CalcPro

Debt Payoff Calculator

Payoff time and interest for any debt at a fixed monthly payment.

How it works

Juggling several debts at once means making a choice that pure math tools ignore: which balance do you attack first? This calculator settles that question by running two strategies side by side on the same set of debts and showing the difference in both months-to-zero and total interest. You enter each debt's balance, its annual rate, and the monthly payment you'll direct at it; the tool iterates month by month, applying interest, subtracting your payment, and rolling any freed-up cash to the next debt in line.

The two strategies it compares are the snowball method (smallest balance first) and the avalanche method (highest interest rate first). Both assume you keep paying minimums on every debt while throwing extra at your target balance; once that one hits zero, its payment amount cascades onto the next target.

The formula

B_next = B × (1 + r/12) − P

Where B is the current balance, r is the annual interest rate (as a decimal), and P is the monthly payment. Each month the balance grows by one-twelfth of the annual rate, then shrinks by the payment. The calculator repeats this loop until B_next reaches zero, then moves the freed payment to the next debt in the chosen sequence.

Worked example

Suppose you carry three debts and can commit $600 per month total, allocated as shown:

Debt Balance Rate (APR) Minimum Payment
Credit card $4,500 22.0% $135
Personal loan $8,000 9.5% $265
Store card $1,800 27.0% $200

That leaves $600 − $135 − $265 − $200 = $0 extra, so to make a payoff strategy meaningful you add $200 of discretionary cash, bringing the total monthly pool to $800.
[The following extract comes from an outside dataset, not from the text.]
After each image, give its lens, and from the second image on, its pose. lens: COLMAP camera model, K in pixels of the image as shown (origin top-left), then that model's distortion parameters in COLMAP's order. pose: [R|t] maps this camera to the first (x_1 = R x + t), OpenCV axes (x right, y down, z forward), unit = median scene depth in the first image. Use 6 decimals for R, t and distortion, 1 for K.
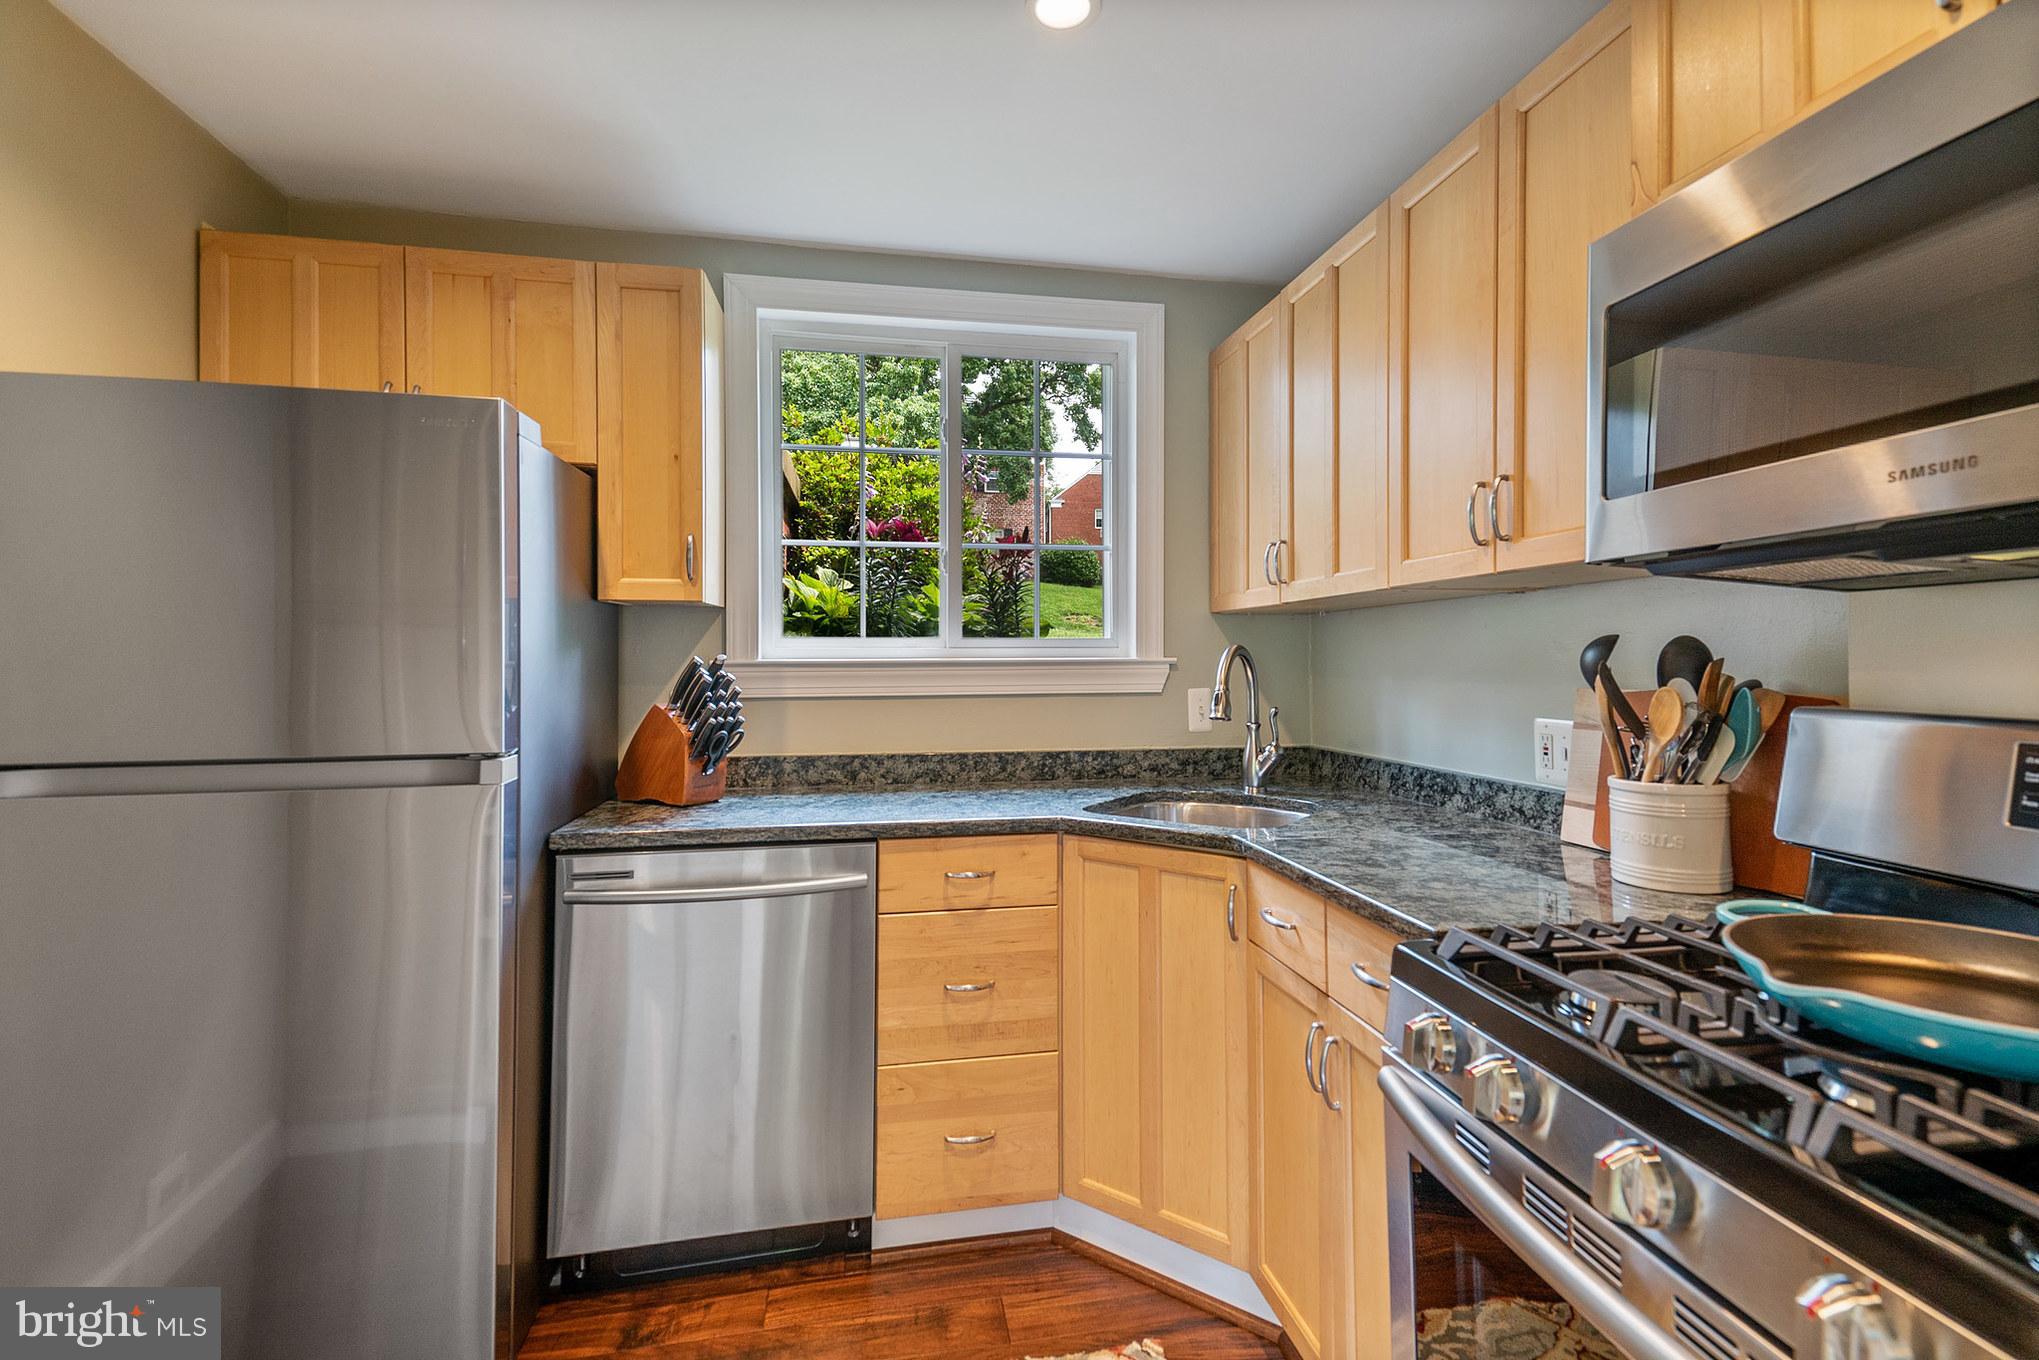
lens RADIAL K [[968.2, 0, 1012.7], [0, 968.2, 645.2], [0, 0, 1]] dist [0.036164, -0.000158]
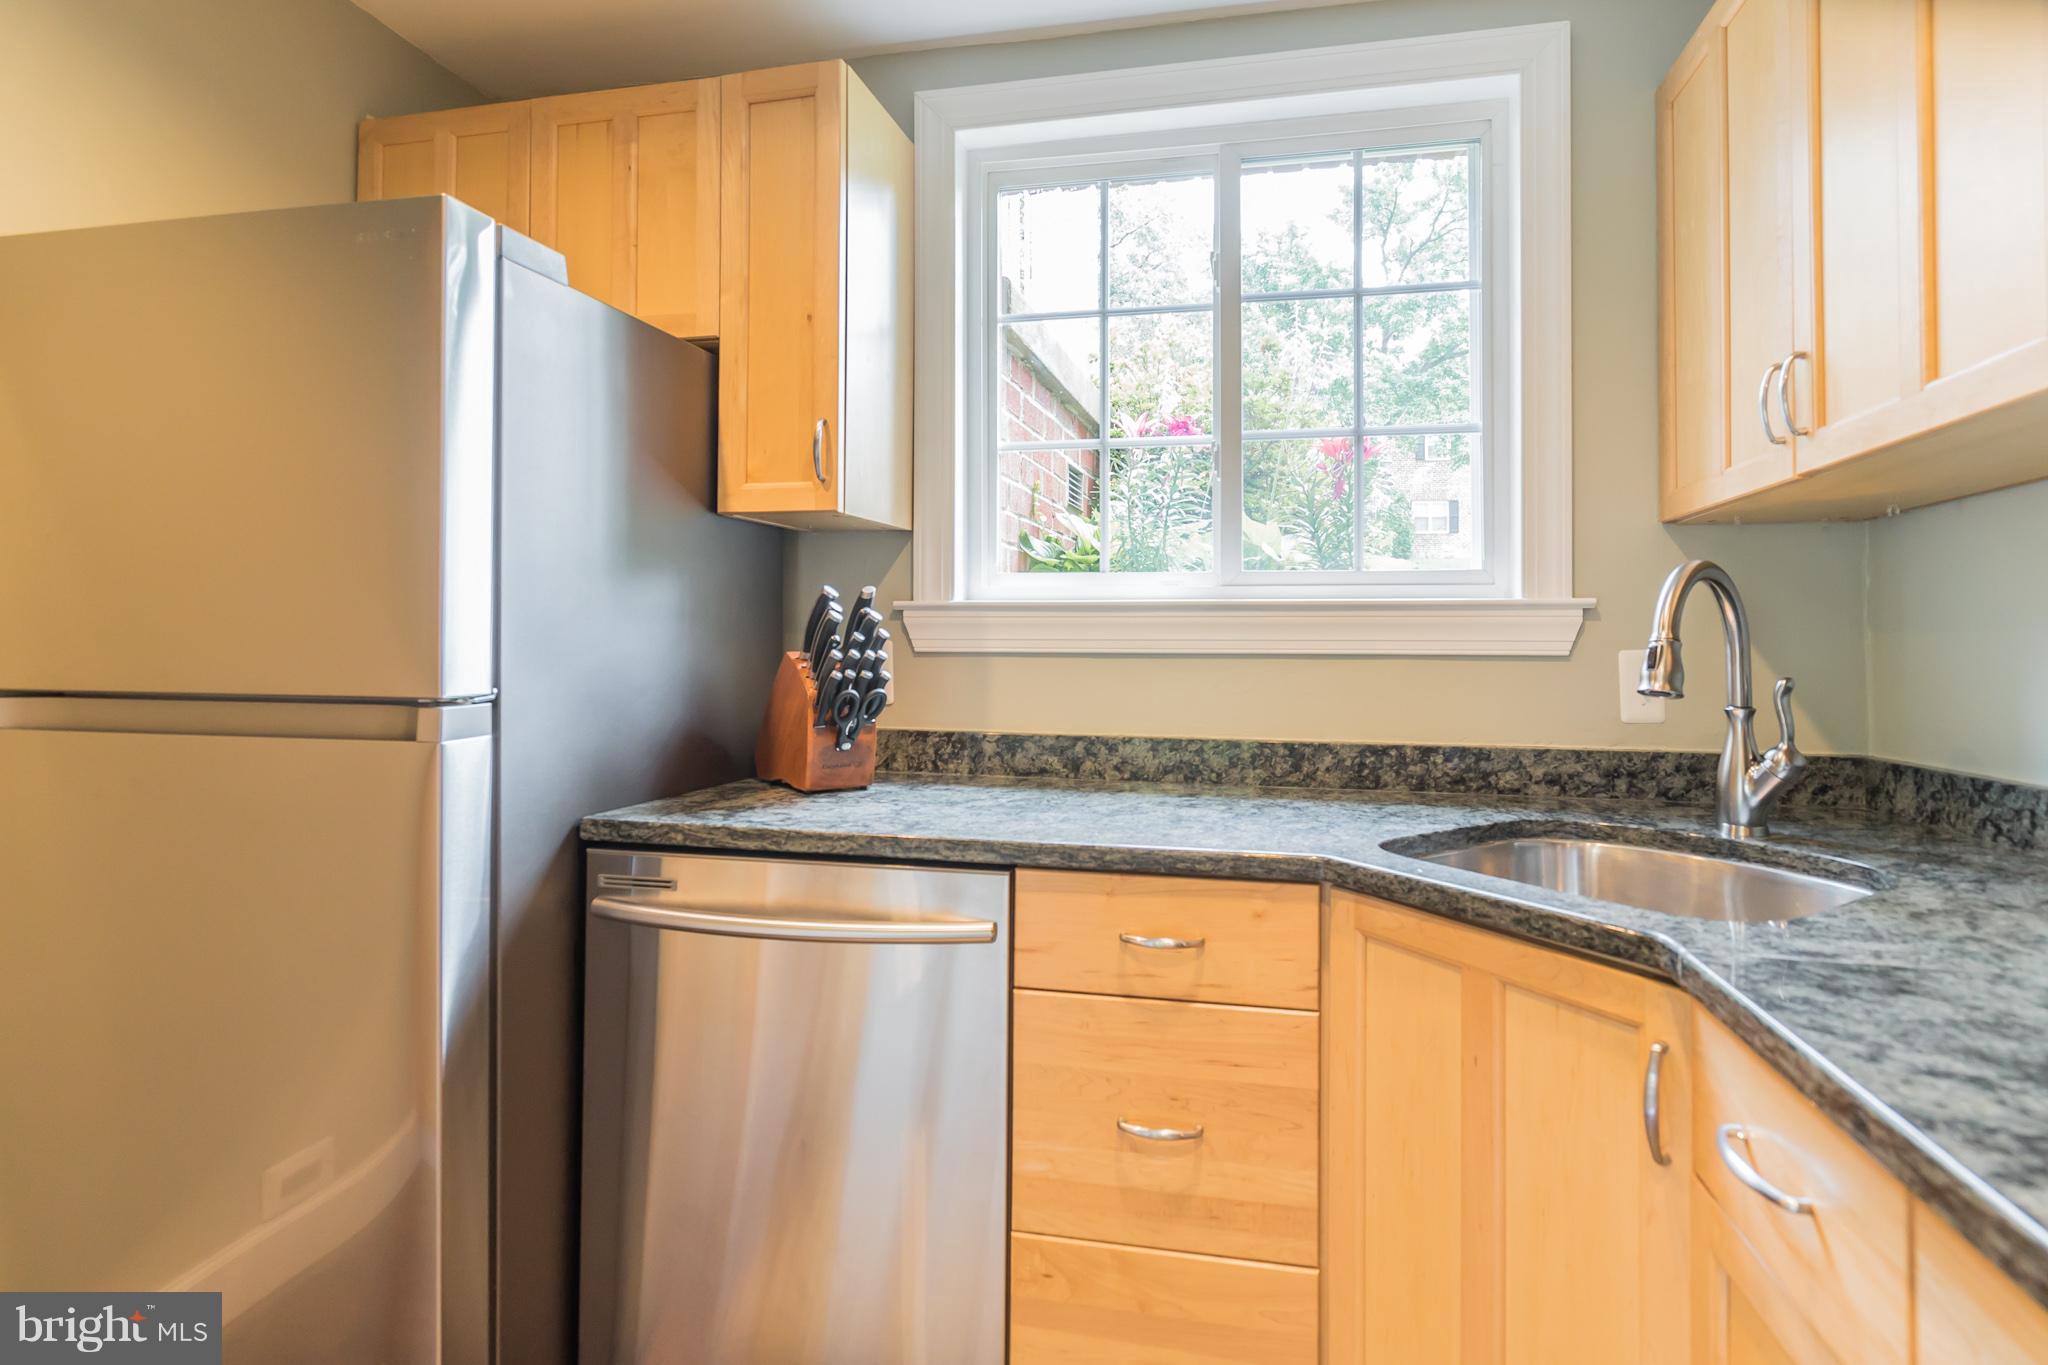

Snowball (smallest balance first): Store card → Credit card → Personal loan

Months 1–3: Pay minimums on the credit card ($135) and personal loan ($265), and put everything else—$800 − $135 − $265 = $400—on the store card. Its $1,800 balance at 27% retires in roughly 5 months.

Once the store card is gone, that $400 rolls onto the credit card. You now pay $135 + $400 = $535 monthly on the $4,500 balance at 22%, clearing it in about 10 more months.

Finally, $535 cascades onto the personal loan: $265 + $535 = $800 per month against the remaining $8,000 at 9.5%, finishing in roughly 11 more months.

Total: about 26 months, with roughly $2,780 in interest across all three debts.

Avalanche (highest rate first): Store card → Credit card → Personal loan

Here the order happens to match the snowball, because the store card also carries the highest rate. The payoff timeline and interest are nearly identical.

To show where the methods diverge, swap the credit card's rate to 24% so it outranks the store card by rate but still has the larger balance. Under the snowball you'd still clear the store card first; under the avalanche you'd hit the credit card first. The avalanche would then save roughly $310 in interest over the life of all three debts, because it kills the costliest balance earlier.

Things to watch

Minimum payments on some cards can drop as your balance falls, which changes the math slightly. This calculator assumes your monthly payment stays fixed at the amount you entered. It also assumes no new charges—if you keep using the cards, the payoff date keeps receding. And because rates, balances, and life circumstances shift, treat the result as an estimate rather than professional financial advice.

Frequently asked questions

What is the debt snowball method?

The snowball method pays off debts from smallest balance to largest, regardless of interest rate. You make minimum payments on everything and put all extra cash toward the smallest balance first.

What is the debt avalanche method?

The avalanche method prioritizes debts by interest rate, highest first. This approach minimizes total interest paid compared to any other ordering.

Does the avalanche method always save more than the snowball?

Mathematically, yes—ordering by highest rate always costs the least in interest. The snowball's advantage is psychological: clearing smaller debts early can keep you motivated.

Can I use this calculator for a single debt?

Yes. Enter one debt's balance, rate, and a fixed monthly payment to see how many months it takes to reach zero and how much interest you pay.

What monthly payment should I enter?

Enter the total you can afford across all debts each month, or the fixed payment for a single debt. The calculator assumes the payment stays constant until the debt is gone.